• _Extrait choisi_
──────────────────────────────

De la même veine, l’expérience de l’islamisme turc, désormais modèle de référence pour la majorité des mouvements islamistes engagés dans le printemps arabe, est restituée dans sa dimension historique. L’islamisme turc, longtemps engagé dans un bras de fer sans issue avec le pouvoir et l’armée arrive à se dégager progressivement de cette orientation confrontationnelle avec l’arrivée d’un nouveau leadership, incarné par des personnalités telles que Abdullah Gül et Recep Tayyep Erdogan.

Dès 1994, l’ancêtre de l’AKP, le Refah, se tourne vers les classes moyennes en édulcorant ses slogans les plus radicaux. Wendy Kristianasen montre d’abord comment l’islamisme turc a progressivement intégré le fait national, puis a su composer avec l’héritage politique lourd du kémalisme, à savoir la laïcité, qu’il accepte dans le principe tout en tentant de le redéfinir de manière plus ouverte. Pour l’auteur, cela correspond à une mise à distance des concepts d’autorité sacrée et de salut, d’abandon de la sphère du sacré pour entrer dans celle de la politique. C’est dans ce sens-là qu’il faut comprendre le rejet de l’épithète islamiste par les leaders de l’AKP, qui préfèrent l’appellation plus générique – et mondaine – de «conservateurs de droite».

Mais de manière beaucoup plus intéressante, le livre montre que l’essor de l’islamisme en Turquie ne répond pas exclusivement à une logique religieuse ou identitaire, mais s’inscrit plutôt comme l’expression politique d’une dynamique de fond: la montée en puissance d’un petit capitalisme anatolien contestant la mainmise sur l’économie exercée par les élites d’Istanbul et d’Ankara.

──────────────────────────────

(Données enregistrées)
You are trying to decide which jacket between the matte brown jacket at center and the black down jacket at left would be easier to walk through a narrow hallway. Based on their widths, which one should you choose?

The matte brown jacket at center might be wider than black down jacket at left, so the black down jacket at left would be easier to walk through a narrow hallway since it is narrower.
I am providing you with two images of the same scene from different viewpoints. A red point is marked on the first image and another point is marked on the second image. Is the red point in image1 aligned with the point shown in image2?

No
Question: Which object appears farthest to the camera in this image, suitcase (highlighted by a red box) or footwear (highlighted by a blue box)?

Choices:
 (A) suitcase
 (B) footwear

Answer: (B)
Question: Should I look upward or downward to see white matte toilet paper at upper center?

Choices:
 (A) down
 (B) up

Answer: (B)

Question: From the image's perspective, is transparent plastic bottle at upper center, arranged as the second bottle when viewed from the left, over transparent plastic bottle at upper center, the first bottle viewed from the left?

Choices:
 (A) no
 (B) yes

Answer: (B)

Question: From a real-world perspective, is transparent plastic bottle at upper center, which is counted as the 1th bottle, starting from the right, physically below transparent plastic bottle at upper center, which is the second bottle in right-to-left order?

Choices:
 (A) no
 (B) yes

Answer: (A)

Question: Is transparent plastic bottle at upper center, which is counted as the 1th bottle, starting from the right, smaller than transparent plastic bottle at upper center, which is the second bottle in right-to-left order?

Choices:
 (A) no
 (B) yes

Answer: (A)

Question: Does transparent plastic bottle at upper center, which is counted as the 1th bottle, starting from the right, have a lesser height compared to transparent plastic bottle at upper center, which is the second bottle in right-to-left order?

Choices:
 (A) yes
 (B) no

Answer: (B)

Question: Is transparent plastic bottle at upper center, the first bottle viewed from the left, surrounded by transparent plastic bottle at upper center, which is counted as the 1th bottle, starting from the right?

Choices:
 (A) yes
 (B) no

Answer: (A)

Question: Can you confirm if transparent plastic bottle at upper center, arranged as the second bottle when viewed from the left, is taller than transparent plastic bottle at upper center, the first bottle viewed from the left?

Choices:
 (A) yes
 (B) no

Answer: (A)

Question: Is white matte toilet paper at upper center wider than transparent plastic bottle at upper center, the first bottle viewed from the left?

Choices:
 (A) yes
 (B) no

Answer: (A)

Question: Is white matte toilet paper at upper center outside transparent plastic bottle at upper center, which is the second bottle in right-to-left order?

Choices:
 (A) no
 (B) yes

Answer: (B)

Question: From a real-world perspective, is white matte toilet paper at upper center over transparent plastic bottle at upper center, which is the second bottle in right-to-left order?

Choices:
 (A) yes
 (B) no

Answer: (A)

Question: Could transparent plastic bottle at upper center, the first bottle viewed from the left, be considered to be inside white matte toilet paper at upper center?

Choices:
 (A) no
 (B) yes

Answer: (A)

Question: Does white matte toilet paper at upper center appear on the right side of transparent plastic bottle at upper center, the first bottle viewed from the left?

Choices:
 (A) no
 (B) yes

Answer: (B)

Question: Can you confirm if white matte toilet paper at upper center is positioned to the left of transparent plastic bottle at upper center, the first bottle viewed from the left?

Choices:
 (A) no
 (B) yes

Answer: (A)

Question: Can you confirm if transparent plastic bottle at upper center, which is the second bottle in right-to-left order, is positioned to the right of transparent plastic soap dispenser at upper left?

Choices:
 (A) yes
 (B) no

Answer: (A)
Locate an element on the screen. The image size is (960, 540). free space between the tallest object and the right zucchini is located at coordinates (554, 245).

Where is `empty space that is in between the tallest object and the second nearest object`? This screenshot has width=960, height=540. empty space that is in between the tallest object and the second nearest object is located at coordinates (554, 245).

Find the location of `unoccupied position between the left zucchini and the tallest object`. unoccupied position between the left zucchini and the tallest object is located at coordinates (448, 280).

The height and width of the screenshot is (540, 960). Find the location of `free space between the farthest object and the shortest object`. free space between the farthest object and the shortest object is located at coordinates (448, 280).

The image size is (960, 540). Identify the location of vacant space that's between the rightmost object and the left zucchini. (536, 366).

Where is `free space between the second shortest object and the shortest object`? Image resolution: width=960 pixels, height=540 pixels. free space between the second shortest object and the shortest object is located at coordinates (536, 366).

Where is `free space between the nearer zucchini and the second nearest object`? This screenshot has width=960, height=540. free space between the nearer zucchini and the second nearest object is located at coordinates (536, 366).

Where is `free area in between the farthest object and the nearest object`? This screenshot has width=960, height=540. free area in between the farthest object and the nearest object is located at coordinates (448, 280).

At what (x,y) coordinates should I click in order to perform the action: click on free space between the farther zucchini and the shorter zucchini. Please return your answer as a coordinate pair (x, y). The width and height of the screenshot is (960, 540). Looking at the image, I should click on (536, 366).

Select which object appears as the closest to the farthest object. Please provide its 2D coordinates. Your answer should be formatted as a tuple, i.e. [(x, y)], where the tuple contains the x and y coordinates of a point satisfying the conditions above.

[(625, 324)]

──────────────────────────────

• _Consigne_
Recopiez, s'il vous plaît, l'extrait sur l'islamisme turc de « De la même veine, l’expérience » à « Recep Tayyep Erdogan. » en substituant « conflit » à « bras de fer ». Les items forment un matériau indépendant de l'extrait.

• _Corrigé_
De la même veine, l’expérience de l’islamisme turc, désormais modèle de référence pour la majorité des mouvements islamistes engagés dans le printemps arabe, est restituée dans sa dimension historique. L’islamisme turc, longtemps engagé dans un conflit sans issue avec le pouvoir et l’armée arrive à se dégager progressivement de cette orientation confrontationnelle avec l’arrivée d’un nouveau leadership, incarné par des personnalités telles que Abdullah Gül et Recep Tayyep Erdogan.